C-mannosyl tryptophan could be a novel biomarker to predict the progression of myelofibrosis (MF) in thrombocytosis of myeloproliferative neoplasms, according to a new study published in the journal Scientific Reports.
“Present studies evaluating C-mannosylation using this novel assay for progression to overt MF in [essential thrombocythemia] may provide promising future directions,” the researchers wrote.
To assess C-mannosyl tryptophan in human hematological diseases, the team, led by Shinobu Tamura, PhD, from the Wakayama Medical University in Japan, quantified the levels of the amino acid in the serum of 94 healthy people using hydrophilic interaction liquid chromatography.
They found that the platelet count was positively correlated with the levels of C-mannosyl tryptophan in the serum.
They then assessed the clinical significance of C-mannosyl tryptophan in thrombocytosis of myeloproliferative neoplasms, including essential thrombocythemia, by measuring the levels of the amino acid in the serum of 34 patients with thrombocytosis of myeloproliferative neoplasms and compared this to the levels in the serum of 52 patients with other hematological disorders.

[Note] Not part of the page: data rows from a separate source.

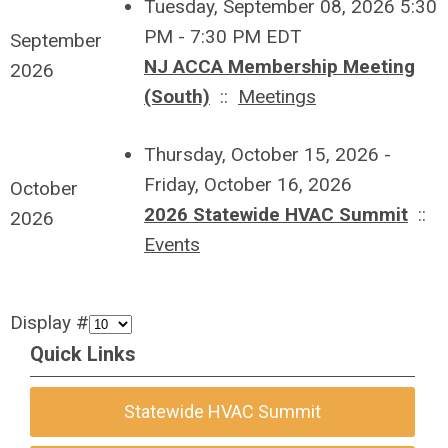
Tuesday, September 08, 2026 5:30
PM - 7:30 PM EDT
September
NJ ACCA Membership Meeting
2026
(South)
::
Meetings
Thursday, October 15, 2026 -
Friday, October 16, 2026
October
2026 Statewide HVAC Summit
::
2026
Events
Display #
Quick Links
Statewide HVAC Summit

They found that serum levels of C-mannosyl tryptophan were significantly higher in patients with thrombocytosis. Moreover, the amino acid’s serum levels were inversely correlated with anemia, which was related to MF.
Finally, the researchers analyzed the bone marrow biopsy samples of 18 patients with essential thrombocythemia and measured the levels of C-mannosyl tryptophan in their serum at the same time. They found that 12 patients with bone marrow fibrosis had significantly higher levels of C-mannosyl tryptophan compared to the 6 patients without bone marrow fibrosis.